Zhang Yue, chairman of AOYAO International, suggested that New Novei could control the growth rate of sales and R&D expenses reasonably while ensuring R&D and marketing effectiveness, thereby improving capital efficiency.
The Beijing Business Today reporter sent interview requests to New Novei regarding these issues but had not received a response by the time of publication.
Gross profit margin decline
The decline in gross profit margin is another factor behind New Novei’s 2025 net loss.

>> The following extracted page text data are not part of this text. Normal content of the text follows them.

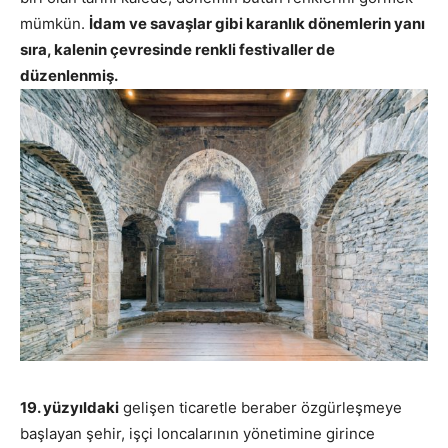
mümkün.
İdam ve savaşlar gibi karanlık dönemlerin yanı
sıra, kalenin çevresinde renkli festivaller de
düzenlenmiş.
19. yüzyıldaki
gelişen ticaretle beraber özgürleşmeye
başlayan şehir, işçi loncalarının yönetimine girince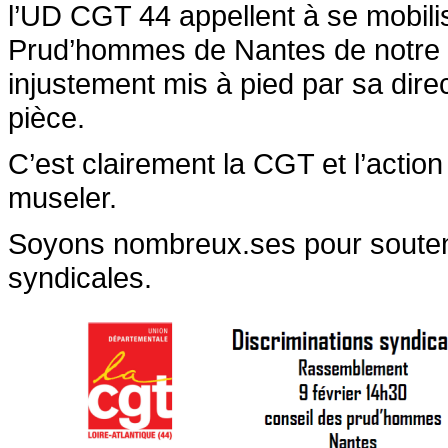
l’UD CGT 44 appellent à se mobili
Prud’hommes de Nantes de notre
injustement mis à pied par sa dire
pièce.
C’est clairement la CGT et l’action
museler.
Soyons nombreux.ses pour souteni
syndicales.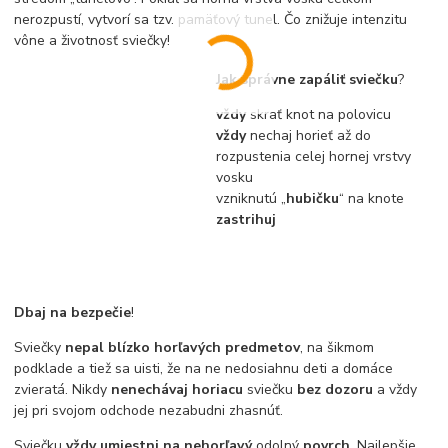
nerozpustí, vytvorí sa tzv. pamäťový tunel. Čo znižuje intenzitu
vône a životnosť sviečky!
Jak správne zapáliť sviečku
?
vždy
skrať knot na polovicu
vždy
nechaj horieť až do
rozpustenia celej hornej vrstvy
vosku
vzniknutú „
hubičku
“ na knote
zastrihuj
Dbaj na bezpečie
!
Sviečky
nepal blízko horľavých predmetov
, na šikmom
podklade a tiež sa uisti, že na ne nedosiahnu deti a domáce
zvieratá. Nikdy
nenechávaj horiacu
sviečku
bez dozoru
a vždy
jej pri svojom odchode nezabudni zhasnúť.
Sviečku
vždy umiestni na nehorľavý
odolný
povrch
. Najlepšie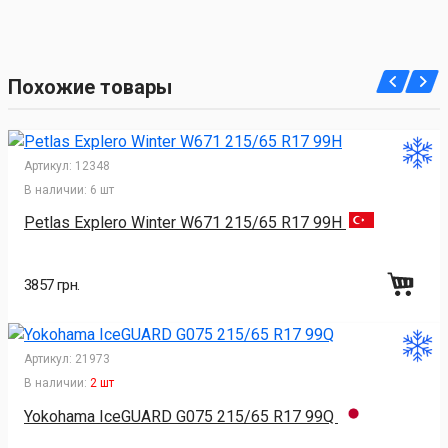
Похожие товары
Артикул:
12348
В наличии:
6 шт
Petlas Explero Winter W671 215/65 R17 99H
3857 грн.
Артикул:
21973
В наличии:
2 шт
Yokohama IceGUARD G075 215/65 R17 99Q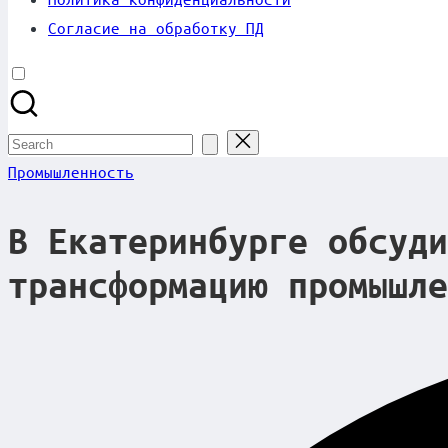
Согласие на обработку ПД
Search
for:
Posted
Промышленность
in
В Екатеринбурге обсуди
трансформацию промышле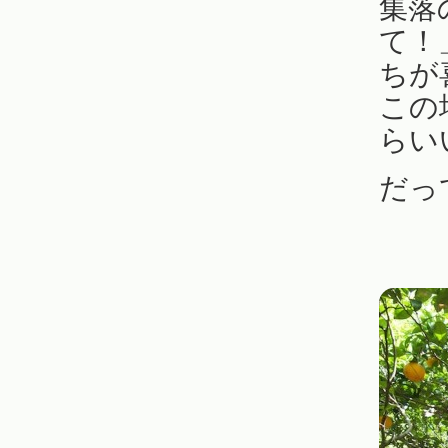
集落
て！
ちが
この
らい
だっ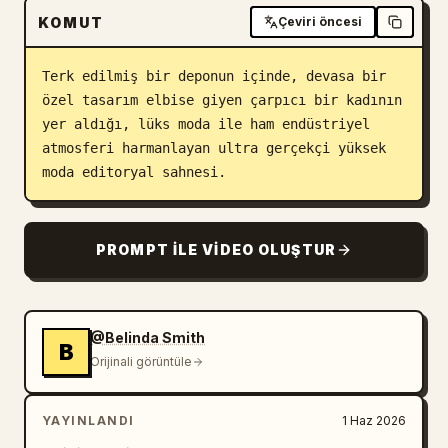
KOMUT
Çeviri öncesi
Terk edilmiş bir deponun içinde, devasa bir 
özel tasarım elbise giyen çarpıcı bir kadının 
yer aldığı, lüks moda ile ham endüstriyel 
atmosferi harmanlayan ultra gerçekçi yüksek 
moda editoryal sahnesi.
PROMPT ILE VIDEO OLUŞTUR
@Belinda Smith
B
Orijinali görüntüle
YAYINLANDI
1 Haz 2026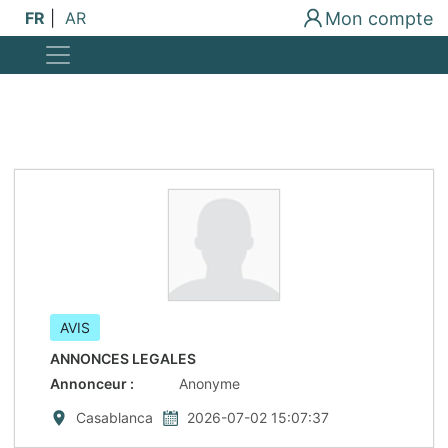
Mon compte
FR
|
AR
AVIS
ANNONCES LEGALES
Annonceur
:
Anonyme
Casablanca
2026-07-02 15:07:37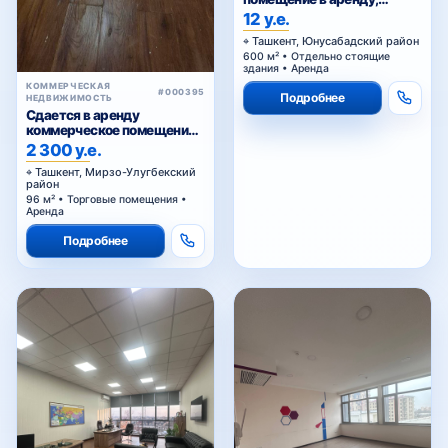
Сагбан
12 у.е.
Ташкент, Юнусабадский район
600 м² • Отдельно стоящие
здания • Аренда
КОММЕРЧЕСКАЯ
#000395
Подробнее
НЕДВИЖИМОСТЬ
Сдается в аренду
коммерческое помещение
Ц1.
2 300 у.е.
Ташкент, Мирзо-Улугбекский
район
96 м² • Торговые помещения •
Аренда
Подробнее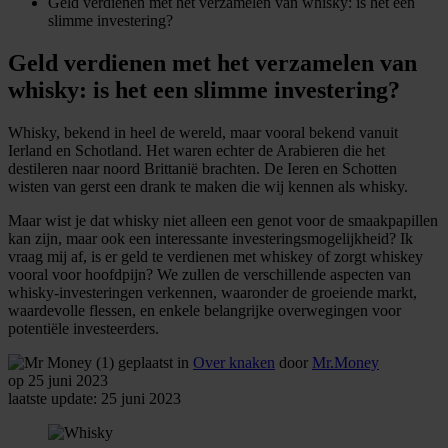
Geld verdienen met het verzamelen van whisky: is het een
slimme investering?
Geld verdienen met het verzamelen van
whisky: is het een slimme investering?
Whisky, bekend in heel de wereld, maar vooral bekend vanuit
Ierland en Schotland. Het waren echter de Arabieren die het
destileren naar noord Brittanië brachten. De Ieren en Schotten
wisten van gerst een drank te maken die wij kennen als whisky.
Maar wist je dat whisky niet alleen een genot voor de smaakpapillen
kan zijn, maar ook een interessante investeringsmogelijkheid? Ik
vraag mij af, is er geld te verdienen met whiskey of zorgt whiskey
vooral voor hoofdpijn? We zullen de verschillende aspecten van
whisky-investeringen verkennen, waaronder de groeiende markt,
waardevolle flessen, en enkele belangrijke overwegingen voor
potentiële investeerders.
geplaatst in
Over knaken
door
Mr.Money
op 25 juni 2023
laatste update: 25 juni 2023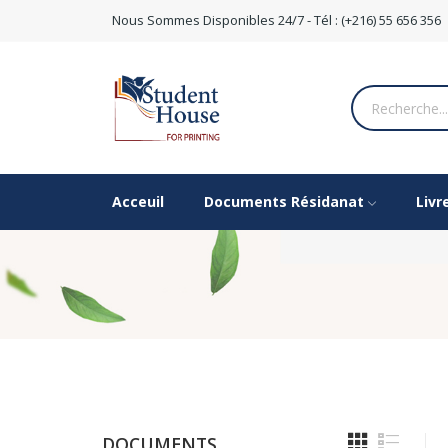
Nous Sommes Disponibles 24/7 - Tél : (+216) 55 656 356
Acceuil
Documents Résidanat
Livr
DOCUMENTS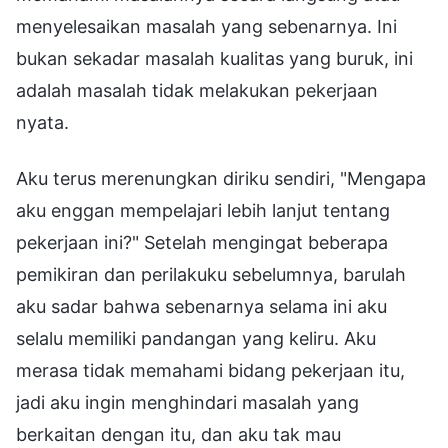
menyelesaikan masalah yang sebenarnya. Ini
bukan sekadar masalah kualitas yang buruk, ini
adalah masalah tidak melakukan pekerjaan
nyata.
Aku terus merenungkan diriku sendiri, "Mengapa
aku enggan mempelajari lebih lanjut tentang
pekerjaan ini?" Setelah mengingat beberapa
pemikiran dan perilakuku sebelumnya, barulah
aku sadar bahwa sebenarnya selama ini aku
selalu memiliki pandangan yang keliru. Aku
merasa tidak memahami bidang pekerjaan itu,
jadi aku ingin menghindari masalah yang
berkaitan dengan itu, dan aku tak mau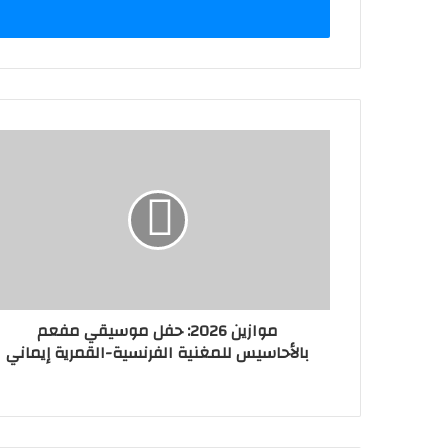
موازين 2026: حفل موسيقي مفعم
بالأحاسيس للمغنية الفرنسية-القمرية إيماني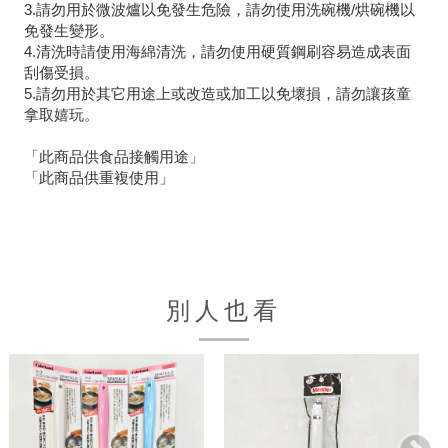
3.請勿用於微波爐以免發生危險，請勿使用洗碗機/烘碗機以
免發生變形。
4.清洗時請使用海綿清洗，請勿使用硬質鋼刷容易造成表面
刮傷受損。
5.請勿用於其它用途上或改造或加工以免壞損，請勿讓孩童
拿取嬉玩。
「此商品供食品接觸用途」
「此商品供重複使用」
別人也看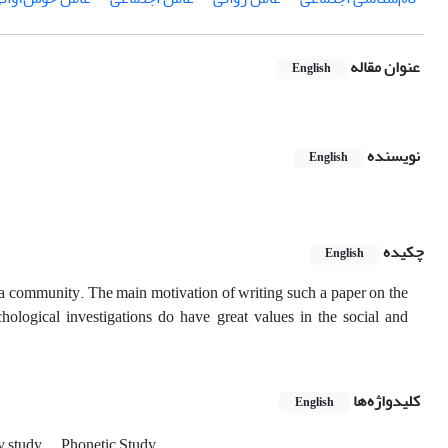
عنوان مقاله
English
نویسنده
English
چکیده
English
f a community. The main motivation of writing such a paper on the
chological investigations do have great values in the social and
کلیدواژه‌ها
English
y study
Phonetic Study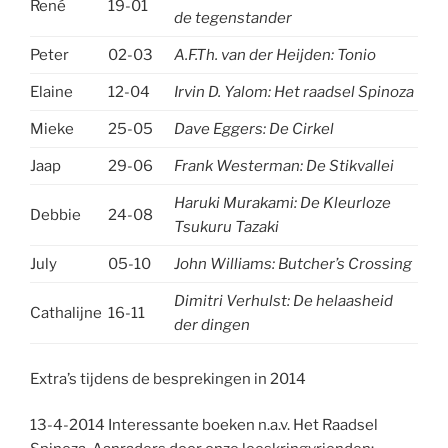
René
19-01
de tegenstander
Peter
02-03
A.F.Th. van der Heijden: Tonio
Elaine
12-04
Irvin D. Yalom: Het raadsel Spinoza
Mieke
25-05
Dave Eggers: De Cirkel
Jaap
29-06
Frank Westerman: De Stikvallei
Haruki Murakami:
De Kleurloze
Debbie
24-08
Tsukuru Tazaki
July
05-10
John Williams: Butcher’s Crossing
Dimitri Verhulst: De helaasheid
Cathalijne
16-11
der dingen
Extra’s tijdens de besprekingen in 2014
13-4-2014 Interessante boeken n.a.v. Het Raadsel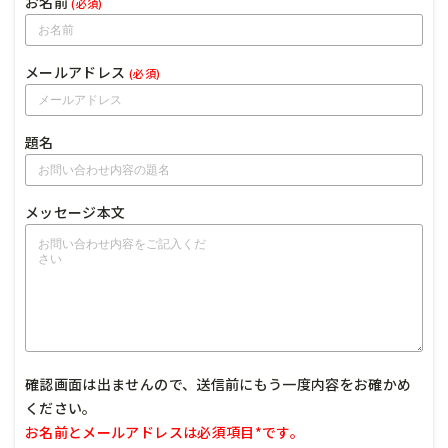
お名前
(必須)
メールアドレス
(必須)
題名
メッセージ本文
確認画面は出ませんので、送信前にもう一度内容をお確かめ
ください。
お名前とメールアドレスは必須項目*です。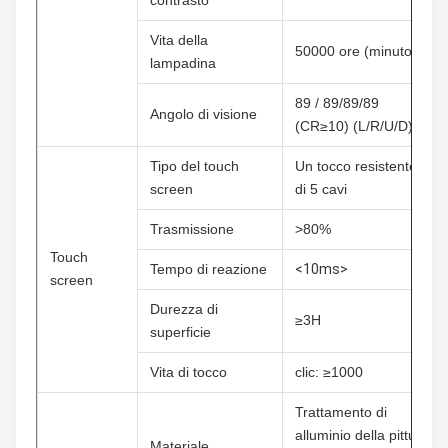
contrasto
Vita della 
50000 ore (minuto)
lampadina
89 / 89/89/89 
Angolo di visione
(CR≥10) (L/R/U/D)
Tipo del touch 
Un tocco resistente 
screen
di 5 cavi
Trasmissione
>80%
Touch 
Tempo di reazione
<10ms>
screen
Durezza di 
≥3H
superficie
Vita di tocco
clic: ≥1000
Trattamento di 
alluminio della pittura 
Materiale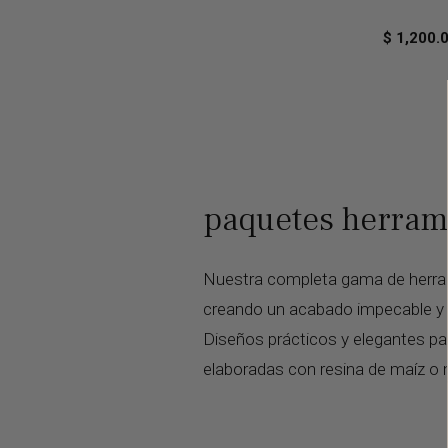
5.0
de
$ 1,200.
5
paquetes herram
Nuestra completa gama de herrami
creando un acabado impecable y n
Diseños prácticos y elegantes pa
elaboradas con resina de maíz o m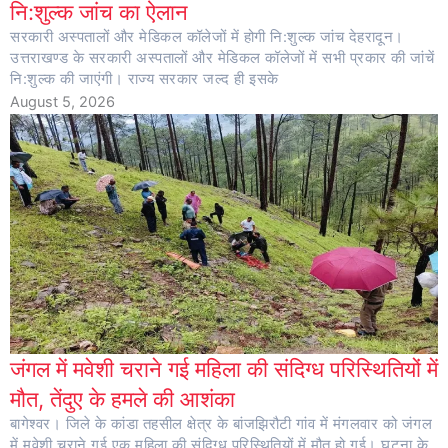
नि:शुल्क जांच का ऐलान
सरकारी अस्पतालों और मेडिकल कॉलेजों में होगी नि:शुल्क जांच देहरादून।
उत्तराखण्ड के सरकारी अस्पतालों और मेडिकल कॉलेजों में सभी प्रकार की जांचें
नि:शुल्क की जाएंगी। राज्य सरकार जल्द ही इसके
August 5, 2026
जंगल में मवेशी चराने गई महिला की संदिग्ध परिस्थितियों में
मौत, तेंदुए के हमले की आशंका
बागेश्वर। जिले के कांडा तहसील क्षेत्र के बांजझिरौटी गांव में मंगलवार को जंगल
में मवेशी चराने गई एक महिला की संदिग्ध परिस्थितियों में मौत हो गई। घटना के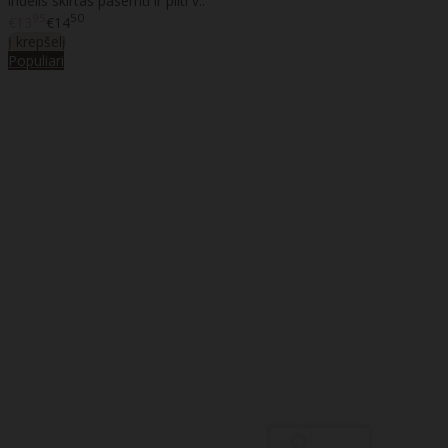
indelis skirtas pasemti ir pilti v..
95
50
€13
€14
Į krepšelį
Populiari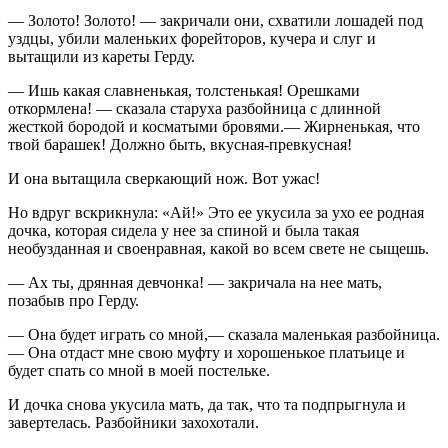
—
Золото! Золото! — закричали они, схватили лошадей под
уздцы, убили маленьких форейторов, кучера и слуг и
вытащили из кареты Герду.
—
Ишь какая славненькая, толстенькая! Орешками
откормлена! — сказала старуха разбойница с длинной
жесткой бородой и косматыми бровями.— Жирненькая, что
твой барашек! Должно быть, вкусная-превкусная!
И она вытащила сверкающий нож. Вот ужас!
Но вдруг вскрикнула: «Ай!» Это ее укусила за ухо ее родная
дочка, которая сидела у нее за спиной и была такая
необузданная и своенравная, какой во всем свете не сыщешь.
—
Ах ты, дрянная девчонка! — закричала на нее мать,
позабыв про Герду.
—
Она будет играть со мной,— сказала маленькая разбойница.
— Она отдаст мне свою муфту и хорошенькое платьице и
будет спать со мной в моей постельке.
И дочка снова укусила мать, да так, что та подпрыгнула и
завертелась. Разбойники захохотали.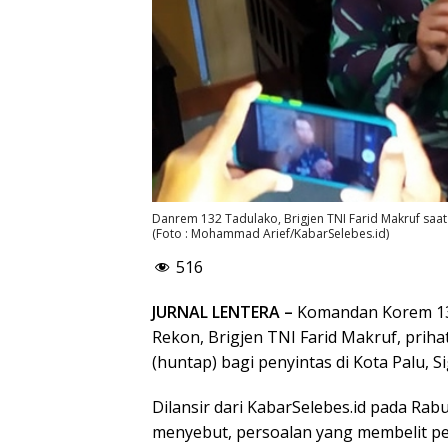
Danrem 132 Tadulako, Brigjen TNI Farid Makruf saat
(Foto : Mohammad Arief/KabarSelebes.id)
516
JURNAL LENTERA –
Komandan Korem 13
Rekon, Brigjen TNI Farid Makruf, prih
(huntap) bagi penyintas di Kota Palu, S
Dilansir dari KabarSelebes.id pada Rab
menyebut, persoalan yang membelit pe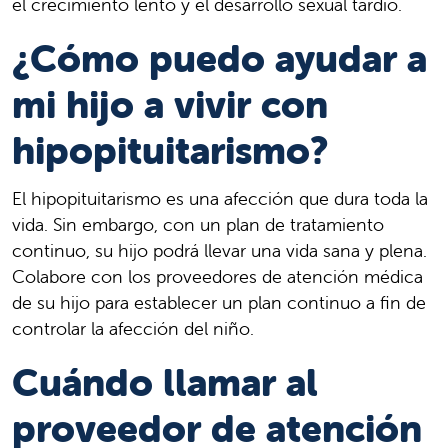
el crecimiento lento y el desarrollo sexual tardío.
¿Cómo puedo ayudar a
mi hijo a vivir con
hipopituitarismo?
El hipopituitarismo es una afección que dura toda la
vida. Sin embargo, con un plan de tratamiento
continuo, su hijo podrá llevar una vida sana y plena.
Colabore con los proveedores de atención médica
de su hijo para establecer un plan continuo a fin de
controlar la afección del niño.
Cuándo llamar al
proveedor de atención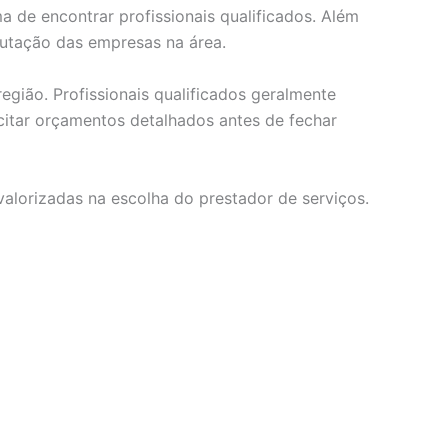
 de encontrar profissionais qualificados. Além
putação das empresas na área.
egião. Profissionais qualificados geralmente
citar orçamentos detalhados antes de fechar
valorizadas na escolha do prestador de serviços.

Data shows that New Novei focuses on R&D, production, and commercialization of biopharmaceuticals, functional raw materials, and health foods. Its functional raw materials and health foods mainly include caffeine, acarbose, anhydrous glucose raw materials, and products like Guoweikang vitamin C tablets and B-vitamin tablets. In 2025, these segments generated sales revenue of 1.857 billion yuan, still the main source of revenue, accounting for 86.08%.
New Novei stated that market factors led to a decline in gross profit margin and profitability of caffeine products in 2025.
Specifically, in 2025, the gross profit margin of its core business in functional raw materials and health foods was 34.88%, down 4.85% year-on-year; the gross profit margin of its biopharmaceutical main business was 64.63%, down 30.53% year-on-year; overall, the gross profit margin of its main business was 38.5%, down 3.76%.
In its 2025 annual report, New Novei mentioned that the functional raw materials and health foods industry relies on the steady development of the health industry. While demand upgrades, it also faces challenges such as homogenization and stricter regulations, placing it at a critical stage of industry upgrading. Looking ahead, the company plans to focus on existing business segments in the short term, emphasizing core areas, and in the long term, to develop frontier fields, continuously iterate core technologies, and expand applications of innovative therapies. It will also strengthen its position in functional raw materials and health foods, extend high-end categories, diversify product offerings, optimize processes, and build long-term competitive advantages to seize opportunities in the health industry.
Additionally, New Novei is planning to list in Hong Kong and has already submitted an application to the Hong Kong Stock Exchange. The Beijing Business Today will continue to monitor its listing progress.